Delta as a value in storage is often used as a marker to show the differential of two functions which indicates directional change. At least, that's what comes from my brain while I sit here having an ice cream sandwich, but it has some alternate terminology which applies irrespective of ice cream hour:
Delta uppercase Δ, lowercase δ
Uppercase: a change of any changeable quantity
Lowercase: the central difference for a function
~ The discriminant of a polynomial equation or symmetric difference of two sets
~ The determinant of the matrix of coefficients of a set of linear equations
Scenario B vs Scenario A (with N=3)
- Total sequential BW: 126.72 → 178.368 GB/s (increase +51.648 GB/s)

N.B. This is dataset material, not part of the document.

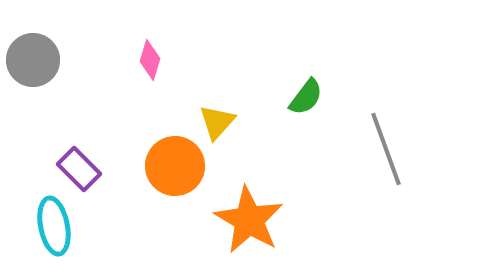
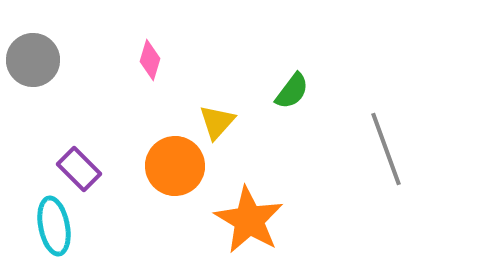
green semicircle: moved 14 px left, 6 px up
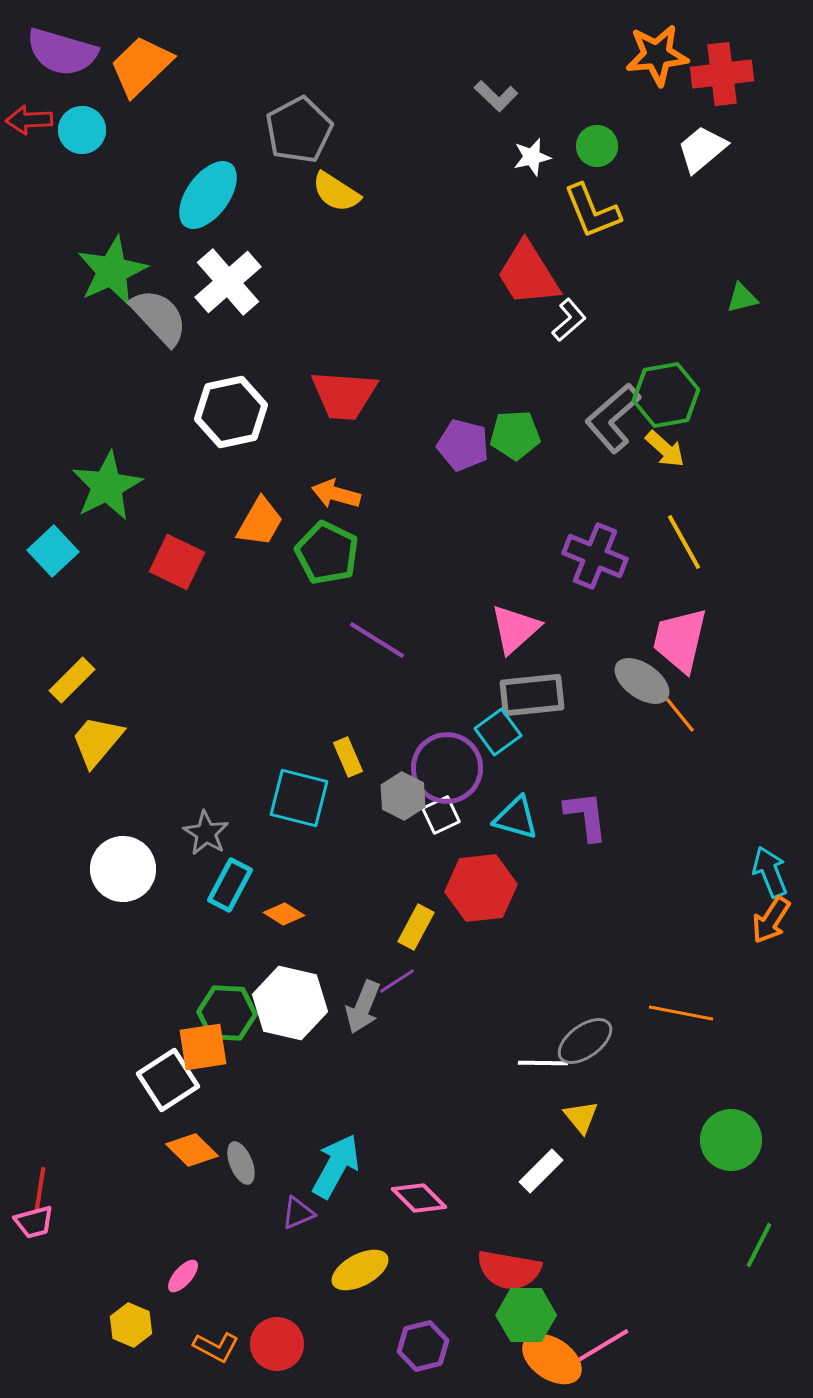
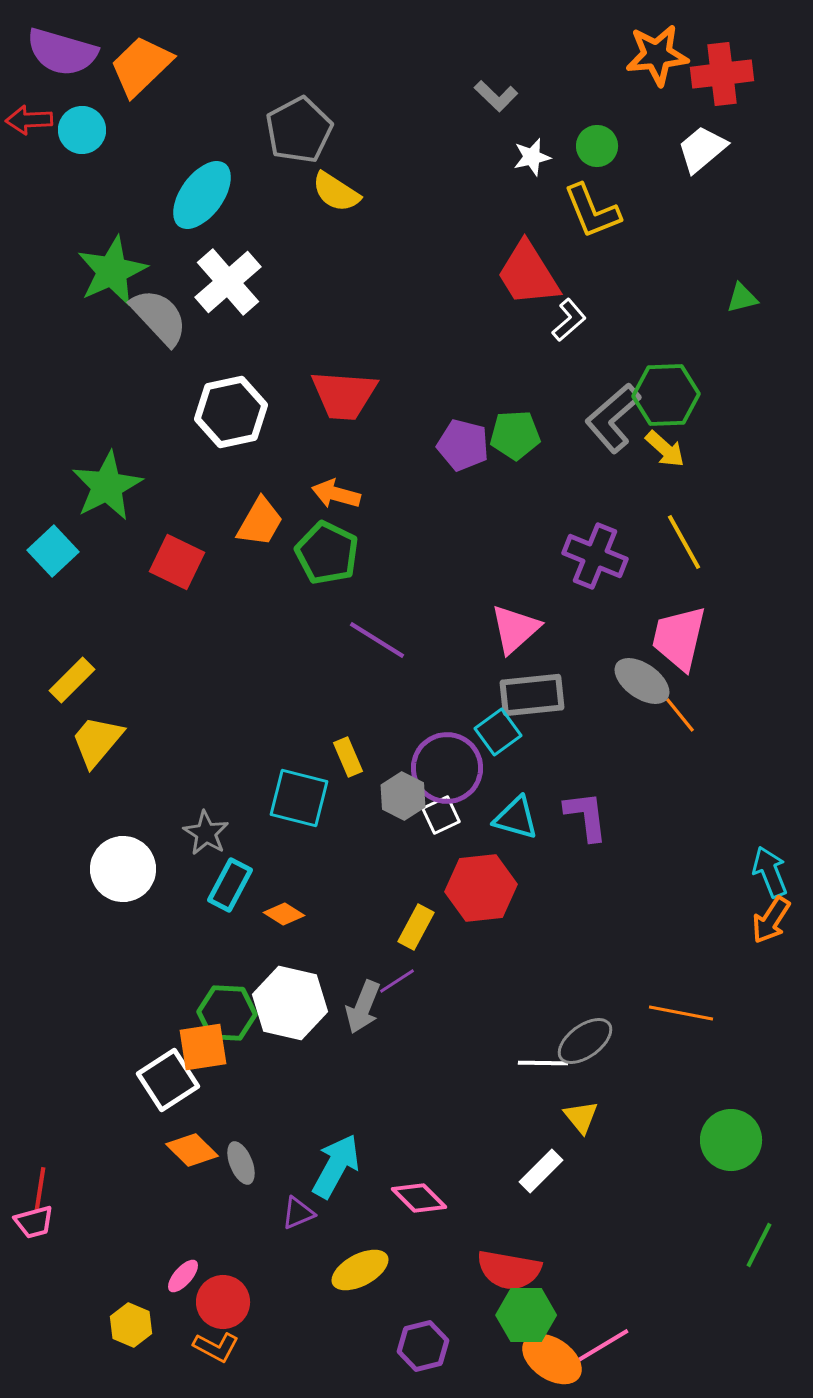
cyan ellipse at (208, 195): moved 6 px left
green hexagon at (666, 395): rotated 8 degrees clockwise
pink trapezoid at (680, 640): moved 1 px left, 2 px up
red circle at (277, 1344): moved 54 px left, 42 px up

- Primary determinant: per-shelf BW 6.84 → 13.296 GB/s (Mach.2 dual-actuator).
- SSD tier remains fabric-capped at 36 GB/s per SSD shelf under N=3; increasing N (or adding more independent uplinks with additional HBAs) is what changes that cap.
- Faster array = less space @ higher IOPs and BW == 178 GB/s @ 3.8PB
- Larger array = more space @ lower IOPs and BW == 126 GB/s @ 4.9PB
Equations w/ decimal units: 1 TB = 1000 GB
- jaja usually we work in 1024 (but I'm tired today, so not right now)
t_1TB(s) = 1000 / BW_GBps
t_full(s) = (Capacity_TB * 1000) / BW_GBps
t_full(hours) = t_full(s) / 3600
BW_density = BW_GBps / Capacity_TB (GB/s per TB)
= 1000 * BW_density (MB/s per TB)
| Metric | Faster array | Larger array |
|---|---|---|
| Bandwidth (GB/s) | 178 | 126 |
| Capacity (TB) | 3824 | 4976 |
| Time per 1 TB (s) | 5.62 | 7.94 |
| Full sweep time (h) | 5.97 | 10.97 |
| BW density (GB/s per TB) | 0.04655 | 0.02532 |
| BW density (MB/s per TB) | 46.55 | 25.32 |
| Density ratio (faster/larger) | 1.84× | — |
So... what's the answer? More, Faster?
Is bigger is better? Sometimes. Sometimes you need it faster. Sometimes you want both.